We found no evidence that a PA intervention reduced length of stay. In cross-sectional and observational studies of older adults, regular PA has been shown to significantly reduce healthcare utilization and costs, including length of stay2-5, 15-17. However, Davies and colleagues18 reported in a recent Cochrane review, that there was only a non-significant trend towards a reduction in the number of patients experiencing hospital admissions with exercise in randomized controlled trials of exercise-based interventions with six months follow-up or longer compared to usual medical care.

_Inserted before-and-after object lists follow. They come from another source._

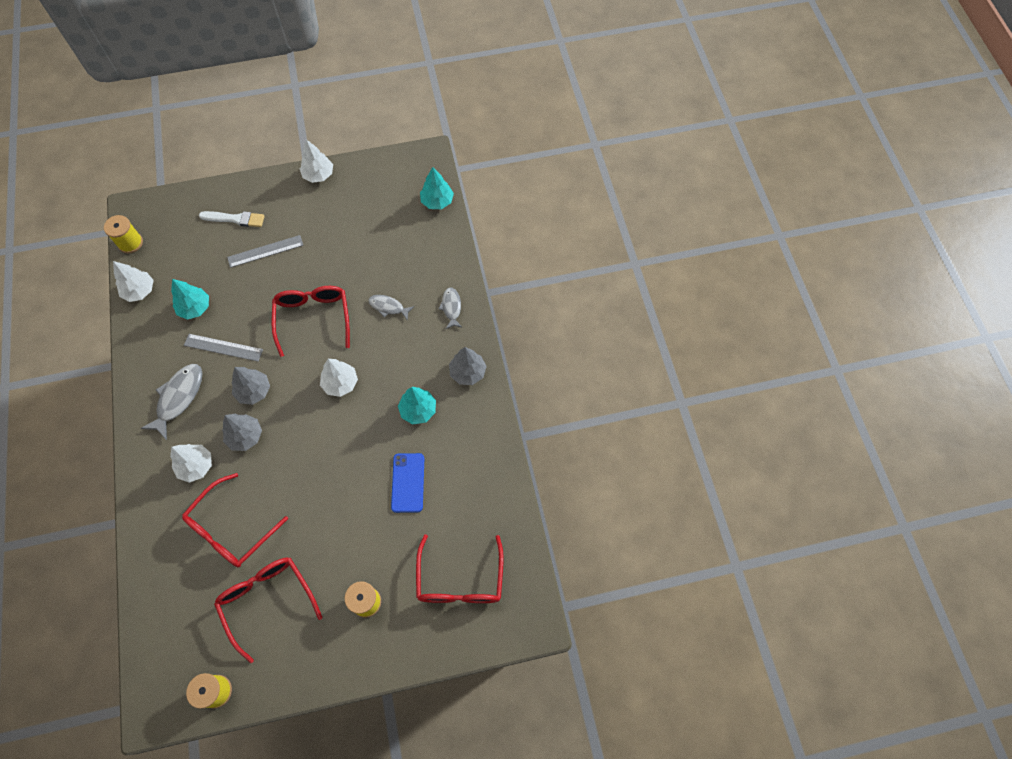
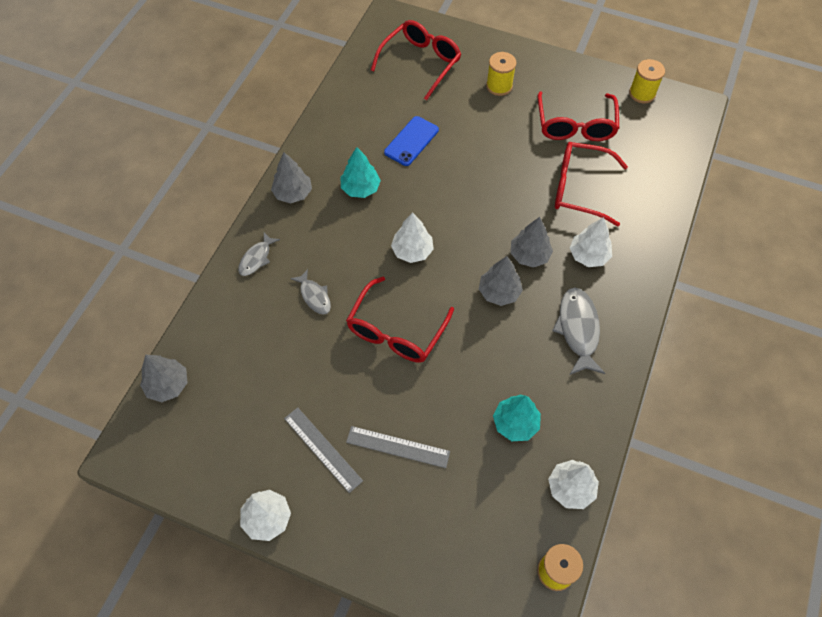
camera: 145 degrees left, 5 degrees down
grey fish [140,364,202,440] -> grey fish turned 120 degrees clockwise [552,287,605,375]
red glasses [182,473,288,567] -> red glasses turned 150 degrees counterclockwise [555,142,628,226]
grey ruler [184,334,263,362] -> grey ruler moved to [284,407,363,493]
white brush [199,211,265,227] -> none
turquoise tree [420,167,454,209] -> grey tree [140,355,188,402]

To provide some context to the gait speed categories that were used in our analyses, we note that working groups have proposed using cut point values of 0.8 m/s and 1.0m/s to define slow gait speed19, 20. A recent review focused on geriatric clinical settings, reported that over short distances (2-15 m) a gait speed estimate for usual pace of 0.58 m/s (95% confidence interval [CI]: 0.49–0.67) and 0.89 m/s (95% CI: 0.75–1.02) for maximal pace, while gait speed at usual pace in acute care settings was 0.46 m/s (95% CI: 0.34–0.57), which was significantly slower than the gait speed of 0.74 m/s (95% CI: 0.65–0.83) recorded in outpatient settings.21. Cesari et al.22 reported that a 6-m usual gait speed of less than 1 m/s identifies persons at high risk of health-related outcomes within a cohort of well-functioning older people. Finally, Studenski23 synthesized a wide literature base and a task force report and suggested the following gait speed categories that might be used in diagnostic testing: < 0.6 m/s - seriously abnormal; 0.6 to 1.0 - mildly abnormal; 1.0 to 1.4 – normal; 1.4 or higher - superior.

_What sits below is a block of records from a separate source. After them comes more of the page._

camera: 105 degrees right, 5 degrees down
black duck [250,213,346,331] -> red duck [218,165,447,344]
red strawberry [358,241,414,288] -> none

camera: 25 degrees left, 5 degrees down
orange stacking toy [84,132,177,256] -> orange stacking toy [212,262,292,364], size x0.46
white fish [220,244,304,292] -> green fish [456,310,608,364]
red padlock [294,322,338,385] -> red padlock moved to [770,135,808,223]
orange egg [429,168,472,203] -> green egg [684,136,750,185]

The strong interaction between baseline 400-m walk gait speed and treatment showed that individuals in the middle gait speed category accounted for the bulk of the imbalance in hospitalizations between the PA and HE groups. Overall, this remained true when we examined hospitalizations in the three gait speed categories at each site and for each MedDRA® SOC category. Potentially, individuals in the <0.8 m/s category may have exercised at a lower intensity which did not unmask physical symptoms, whereas individuals in the >1.0 m/s category, who were likely healthier and may have walked at a higher intensity, found the additional stress or disruption of homeostasis manageable. The 0.8-1.0 m/s category is a potentially more unstable category who have the cardiovascular and neuromuscular capacity to walk at a relatively high intensity but have poorer overall health so that the stress of moderate intensity PA may unmask latent physical symptoms leading to the small between treatment imbalance in hospitalizations.

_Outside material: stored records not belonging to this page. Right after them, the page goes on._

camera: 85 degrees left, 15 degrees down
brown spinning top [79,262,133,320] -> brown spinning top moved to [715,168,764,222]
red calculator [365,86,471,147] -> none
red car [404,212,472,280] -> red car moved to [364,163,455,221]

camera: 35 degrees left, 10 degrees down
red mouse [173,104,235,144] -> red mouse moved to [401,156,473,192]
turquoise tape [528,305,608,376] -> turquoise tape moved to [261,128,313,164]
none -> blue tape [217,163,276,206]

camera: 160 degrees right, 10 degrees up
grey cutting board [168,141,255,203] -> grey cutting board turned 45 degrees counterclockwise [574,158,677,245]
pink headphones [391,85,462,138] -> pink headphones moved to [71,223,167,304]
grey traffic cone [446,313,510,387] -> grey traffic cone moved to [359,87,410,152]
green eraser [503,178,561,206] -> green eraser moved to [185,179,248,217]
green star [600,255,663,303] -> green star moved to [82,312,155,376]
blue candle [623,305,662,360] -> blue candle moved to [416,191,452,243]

However, when we examined the data for differences between the three gait speed categories for MedDRA® SOC category, field center, PA dose, and hazard rates, the overwhelming conclusion was that none of these factors furthered our understanding of the imbalance in hospitalizations within the middle gait speed category. Rather we observed remarkable consistency in the pattern of hospitalizations and the hazard rates, while the PA dose revealed nothing unusual across the three gait speed categories.
The results should be considered in the context of the study’s strengths and limitations. First, the LIFE Study was a randomized controlled trial which allowed a comparison of hospitalization data for the PA and HE groups, thereby strengthening causal inferences. However, our findings may not be applicable to other groups of older individuals, for example, older adults with no mobility limitations. Our analyses were prompted by repeated monitoring of the LIFE study for the purposes of safety, and as such, there was no control for Type I error, i.e., a false positive finding, across this repeated monitoring. In addition, we acknowledge that subgroup analyses of clinical trials have high risks of false findings. Therefore the association between the middle gait speed with increased hospitalization in the PA group relative to the HE group could be a spurious finding and not be present were the subgroups larger. However, as a safety endpoint, these results may have identified a group that needs more attention during implementation of a PA intervention. We only examined events reported to masked staff which we believe reduced the potential detection bias related to reporting of hospitalizations by unmasked interventionists. However, the more frequent contacts between PA group intervention staff and participants compared to the HE group may have led to the recognition of additional health conditions leading to referrals and slightly more in-patient procedures, a possible referral bias. However, this would not explain the interaction between 400-m walk gait speed and the intervention effect. Finally, a limitation of the 400-m walk test is that it may not be feasible to conduct in all clinical environments or patient populations. Simonsick and colleagues24 reported that walking speed during a 2 minute walk test, used as a warm-up prior to the 400-m walk test, was similar (p =0.78) to the speed during the 400-m walk test completed “as quickly as possible, at a pace you can maintain” suggesting that shorter distance/duration tests might be used to determine walking speed. Walking speeds measured during a 4 m walk and a 400-m walk at usual pace have been shown to be correlated,14 but we remain cautious about substituting short walk tests for the 400-m walk test.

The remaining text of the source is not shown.